By Anna Saghabalian
Social security taxes levied from Armenia’s leading utility companies are the single largest source of pensions paid to hundreds of thousands of elderly citizens, a senior government official said on Wednesday. Vazgen Khachikian, head of the State Social Security Fund, unveiled the list of the country’s biggest pension taxpayers, which is topped by the Armenian electricity and natural gas distribution networks as well as ArmenTel, the national telecommunications company.
Armenia’s moribund state railway is in a surprising fourth place, paying more to the pension fund than the country’s largest corporate taxpayer, the Zangezur Copper-Molybdenum Plant.
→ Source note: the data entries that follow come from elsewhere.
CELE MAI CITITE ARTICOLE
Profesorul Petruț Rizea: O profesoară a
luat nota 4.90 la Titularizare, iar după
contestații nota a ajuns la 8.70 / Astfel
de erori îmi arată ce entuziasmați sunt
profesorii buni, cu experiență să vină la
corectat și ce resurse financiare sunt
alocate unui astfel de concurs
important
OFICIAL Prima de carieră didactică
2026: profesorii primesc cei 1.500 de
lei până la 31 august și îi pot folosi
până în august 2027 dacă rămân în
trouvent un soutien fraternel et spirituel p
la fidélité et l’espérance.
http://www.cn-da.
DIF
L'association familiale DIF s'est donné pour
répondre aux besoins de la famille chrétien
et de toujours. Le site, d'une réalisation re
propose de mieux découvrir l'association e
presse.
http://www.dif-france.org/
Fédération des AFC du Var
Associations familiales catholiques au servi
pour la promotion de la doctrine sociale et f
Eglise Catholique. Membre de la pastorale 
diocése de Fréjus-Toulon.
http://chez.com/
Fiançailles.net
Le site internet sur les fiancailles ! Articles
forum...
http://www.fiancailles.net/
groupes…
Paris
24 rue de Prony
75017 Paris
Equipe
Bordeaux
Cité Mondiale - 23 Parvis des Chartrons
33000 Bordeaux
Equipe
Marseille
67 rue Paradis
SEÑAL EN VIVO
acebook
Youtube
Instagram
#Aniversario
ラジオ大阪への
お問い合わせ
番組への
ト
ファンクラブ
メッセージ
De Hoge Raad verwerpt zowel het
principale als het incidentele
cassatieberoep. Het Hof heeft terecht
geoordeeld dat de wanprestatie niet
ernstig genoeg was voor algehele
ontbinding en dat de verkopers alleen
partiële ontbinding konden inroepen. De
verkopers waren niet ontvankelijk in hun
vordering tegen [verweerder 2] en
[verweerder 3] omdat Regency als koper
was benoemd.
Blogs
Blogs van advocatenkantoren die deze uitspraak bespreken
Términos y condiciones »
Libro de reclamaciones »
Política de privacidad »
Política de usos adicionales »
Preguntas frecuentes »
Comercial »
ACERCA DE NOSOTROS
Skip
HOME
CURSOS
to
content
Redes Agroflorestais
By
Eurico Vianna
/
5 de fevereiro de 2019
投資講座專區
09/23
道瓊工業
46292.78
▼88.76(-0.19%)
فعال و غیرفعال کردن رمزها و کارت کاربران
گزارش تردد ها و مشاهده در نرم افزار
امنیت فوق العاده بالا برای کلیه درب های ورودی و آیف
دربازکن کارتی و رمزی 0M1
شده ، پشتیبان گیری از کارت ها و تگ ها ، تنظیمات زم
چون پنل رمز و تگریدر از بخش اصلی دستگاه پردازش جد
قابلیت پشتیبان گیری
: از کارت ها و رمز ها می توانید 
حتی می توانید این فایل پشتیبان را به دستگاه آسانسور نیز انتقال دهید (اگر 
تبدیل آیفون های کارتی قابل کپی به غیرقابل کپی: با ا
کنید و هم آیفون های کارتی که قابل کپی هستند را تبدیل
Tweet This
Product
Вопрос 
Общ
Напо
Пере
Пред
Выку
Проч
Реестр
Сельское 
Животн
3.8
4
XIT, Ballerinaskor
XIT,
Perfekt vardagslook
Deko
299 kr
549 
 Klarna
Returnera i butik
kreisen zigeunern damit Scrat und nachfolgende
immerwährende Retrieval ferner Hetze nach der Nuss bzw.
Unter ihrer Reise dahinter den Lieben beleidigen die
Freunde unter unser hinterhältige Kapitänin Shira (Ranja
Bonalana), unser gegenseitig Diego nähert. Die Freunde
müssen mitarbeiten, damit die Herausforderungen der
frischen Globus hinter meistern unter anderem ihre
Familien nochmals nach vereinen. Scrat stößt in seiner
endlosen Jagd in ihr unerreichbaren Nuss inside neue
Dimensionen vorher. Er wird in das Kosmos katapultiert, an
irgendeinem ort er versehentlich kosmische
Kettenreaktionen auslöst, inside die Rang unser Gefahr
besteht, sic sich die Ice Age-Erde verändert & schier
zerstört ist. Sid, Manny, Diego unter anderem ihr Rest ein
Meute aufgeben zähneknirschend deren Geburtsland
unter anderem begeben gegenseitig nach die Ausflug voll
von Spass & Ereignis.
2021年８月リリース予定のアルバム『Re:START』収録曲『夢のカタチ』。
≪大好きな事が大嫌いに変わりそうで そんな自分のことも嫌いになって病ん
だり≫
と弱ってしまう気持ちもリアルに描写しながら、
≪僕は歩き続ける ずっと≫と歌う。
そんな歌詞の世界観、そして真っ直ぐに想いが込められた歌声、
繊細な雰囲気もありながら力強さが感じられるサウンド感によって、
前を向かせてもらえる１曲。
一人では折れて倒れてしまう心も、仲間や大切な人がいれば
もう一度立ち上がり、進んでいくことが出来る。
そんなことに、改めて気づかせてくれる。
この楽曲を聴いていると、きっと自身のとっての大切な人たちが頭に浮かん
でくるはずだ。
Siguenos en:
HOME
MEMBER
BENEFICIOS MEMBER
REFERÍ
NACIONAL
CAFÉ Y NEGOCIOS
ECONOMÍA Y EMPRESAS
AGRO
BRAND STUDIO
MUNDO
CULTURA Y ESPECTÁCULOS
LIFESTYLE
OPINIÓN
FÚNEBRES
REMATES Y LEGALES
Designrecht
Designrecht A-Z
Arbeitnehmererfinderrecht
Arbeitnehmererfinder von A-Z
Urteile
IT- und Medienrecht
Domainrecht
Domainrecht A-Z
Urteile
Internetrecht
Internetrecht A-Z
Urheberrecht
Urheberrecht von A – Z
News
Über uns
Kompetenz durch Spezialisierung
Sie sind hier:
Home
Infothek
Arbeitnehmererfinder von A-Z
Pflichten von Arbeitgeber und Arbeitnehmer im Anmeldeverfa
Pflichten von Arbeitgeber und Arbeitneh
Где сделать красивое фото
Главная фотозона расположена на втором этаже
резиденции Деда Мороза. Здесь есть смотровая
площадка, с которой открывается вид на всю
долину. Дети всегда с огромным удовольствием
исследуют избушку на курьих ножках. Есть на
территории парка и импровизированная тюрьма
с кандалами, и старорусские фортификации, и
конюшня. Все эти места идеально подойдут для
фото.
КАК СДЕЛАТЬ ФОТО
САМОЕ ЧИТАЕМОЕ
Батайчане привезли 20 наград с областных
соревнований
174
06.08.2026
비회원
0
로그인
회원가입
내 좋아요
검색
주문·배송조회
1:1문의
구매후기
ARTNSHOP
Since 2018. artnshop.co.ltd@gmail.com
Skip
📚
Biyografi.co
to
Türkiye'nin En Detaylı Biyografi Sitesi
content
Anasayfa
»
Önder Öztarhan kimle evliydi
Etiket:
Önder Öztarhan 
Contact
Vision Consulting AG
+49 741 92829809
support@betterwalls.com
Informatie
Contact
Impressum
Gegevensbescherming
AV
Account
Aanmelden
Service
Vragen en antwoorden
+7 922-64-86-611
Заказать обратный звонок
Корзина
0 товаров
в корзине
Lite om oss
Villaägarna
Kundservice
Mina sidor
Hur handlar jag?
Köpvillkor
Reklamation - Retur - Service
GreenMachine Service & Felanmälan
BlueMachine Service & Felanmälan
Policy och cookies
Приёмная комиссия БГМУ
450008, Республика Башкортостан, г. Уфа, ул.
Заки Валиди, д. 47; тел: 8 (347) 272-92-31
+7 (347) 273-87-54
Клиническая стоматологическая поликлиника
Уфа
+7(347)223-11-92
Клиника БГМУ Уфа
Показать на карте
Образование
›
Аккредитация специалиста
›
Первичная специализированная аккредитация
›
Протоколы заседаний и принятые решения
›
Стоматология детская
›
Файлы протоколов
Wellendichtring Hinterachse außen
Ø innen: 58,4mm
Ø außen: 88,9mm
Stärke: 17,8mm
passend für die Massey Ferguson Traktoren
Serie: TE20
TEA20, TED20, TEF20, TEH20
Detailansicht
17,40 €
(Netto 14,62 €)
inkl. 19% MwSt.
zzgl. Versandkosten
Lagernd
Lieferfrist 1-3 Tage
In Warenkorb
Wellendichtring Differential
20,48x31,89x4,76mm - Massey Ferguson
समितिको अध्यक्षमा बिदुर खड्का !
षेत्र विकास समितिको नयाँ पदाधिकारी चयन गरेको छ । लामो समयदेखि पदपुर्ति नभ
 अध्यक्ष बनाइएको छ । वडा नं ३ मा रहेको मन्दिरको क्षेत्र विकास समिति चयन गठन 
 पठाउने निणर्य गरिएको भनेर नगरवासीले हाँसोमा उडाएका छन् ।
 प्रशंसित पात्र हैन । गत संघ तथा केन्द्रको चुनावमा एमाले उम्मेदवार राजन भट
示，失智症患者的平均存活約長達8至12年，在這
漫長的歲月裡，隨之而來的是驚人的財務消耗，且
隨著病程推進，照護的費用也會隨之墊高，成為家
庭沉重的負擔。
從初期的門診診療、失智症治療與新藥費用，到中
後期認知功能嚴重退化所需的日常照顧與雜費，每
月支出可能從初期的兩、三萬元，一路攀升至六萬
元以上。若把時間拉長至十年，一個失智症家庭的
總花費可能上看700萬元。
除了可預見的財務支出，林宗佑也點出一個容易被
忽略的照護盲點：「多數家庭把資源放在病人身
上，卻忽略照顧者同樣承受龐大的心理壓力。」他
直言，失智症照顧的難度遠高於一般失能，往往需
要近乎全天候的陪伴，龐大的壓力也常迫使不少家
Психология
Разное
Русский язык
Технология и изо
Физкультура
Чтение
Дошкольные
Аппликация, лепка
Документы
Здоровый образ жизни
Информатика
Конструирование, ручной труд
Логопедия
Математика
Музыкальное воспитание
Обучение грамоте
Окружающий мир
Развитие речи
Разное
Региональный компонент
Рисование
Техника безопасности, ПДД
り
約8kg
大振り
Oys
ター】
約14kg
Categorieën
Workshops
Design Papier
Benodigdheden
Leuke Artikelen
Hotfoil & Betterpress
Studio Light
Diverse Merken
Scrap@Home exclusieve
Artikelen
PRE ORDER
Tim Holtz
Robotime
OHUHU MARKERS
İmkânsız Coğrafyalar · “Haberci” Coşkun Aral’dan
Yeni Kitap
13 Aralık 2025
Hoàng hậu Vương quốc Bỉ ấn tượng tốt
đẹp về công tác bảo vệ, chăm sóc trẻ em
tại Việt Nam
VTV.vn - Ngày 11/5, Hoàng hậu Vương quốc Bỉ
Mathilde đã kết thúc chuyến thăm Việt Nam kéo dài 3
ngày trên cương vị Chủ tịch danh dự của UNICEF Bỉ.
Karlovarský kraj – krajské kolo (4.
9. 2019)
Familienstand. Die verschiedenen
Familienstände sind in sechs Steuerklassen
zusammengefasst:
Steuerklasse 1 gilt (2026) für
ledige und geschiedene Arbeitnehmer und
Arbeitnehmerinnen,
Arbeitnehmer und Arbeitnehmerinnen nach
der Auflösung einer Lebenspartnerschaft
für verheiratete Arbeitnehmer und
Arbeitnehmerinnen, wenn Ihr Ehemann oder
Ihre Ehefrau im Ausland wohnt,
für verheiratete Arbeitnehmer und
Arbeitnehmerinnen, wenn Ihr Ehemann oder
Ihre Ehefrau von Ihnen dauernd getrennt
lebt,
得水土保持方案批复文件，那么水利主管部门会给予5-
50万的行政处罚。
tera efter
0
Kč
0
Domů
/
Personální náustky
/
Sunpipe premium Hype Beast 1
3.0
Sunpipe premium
Zangezur is only sixth on the list made available to RFE/RL by Khachikian.
Other big and lucrative Armenian companies are much lower in the rankings. The Sanex company, for example, which enjoys a de facto monopoly on imports of basic food commodities, paid less in social security taxes than each of the country’s main hospitals.
According to Khachikian, this does not necessarily testify to gross tax evasion as the main factor in pension tax collection is the number of people employed by a particular company and the size of their wages. “We have to keep in mind that it is possible to make big profits with few employees,” he said.
“But this doesn’t mean there are no companies evading social security and other taxes,” Khachikian said, adding that the practice is particularly widespread among construction companies, restaurants and numerous taxi firms.
They are believed to artificially reduce their contributions to the State Social Security Fund by underreporting the number of their employees. It is also not uncommon for private firms to underreport their workers’ wages. The practice is thought to be commonplace in all sectors of the economy.
With the total annual amount of officially declared wages paid in the private and public sectors estimated at 500 billion drams ($1.65 billion), analysts say the Armenian government should be able to collect at least 110 billion drams in social security tax this year. However, the pension fund’s revenues are expected to come in at only 85 billion drams.
In an effort to address the problem, the government decided two years ago to transfer the authority to collect pension tax from the fund to the State Tax Service. Khachikian said the move has worked as his agency rapidly balanced its books and posted a net surplus of more than 4 billion drams in 2006. The surplus is on course to reach at least 7 billion drams next year, he said.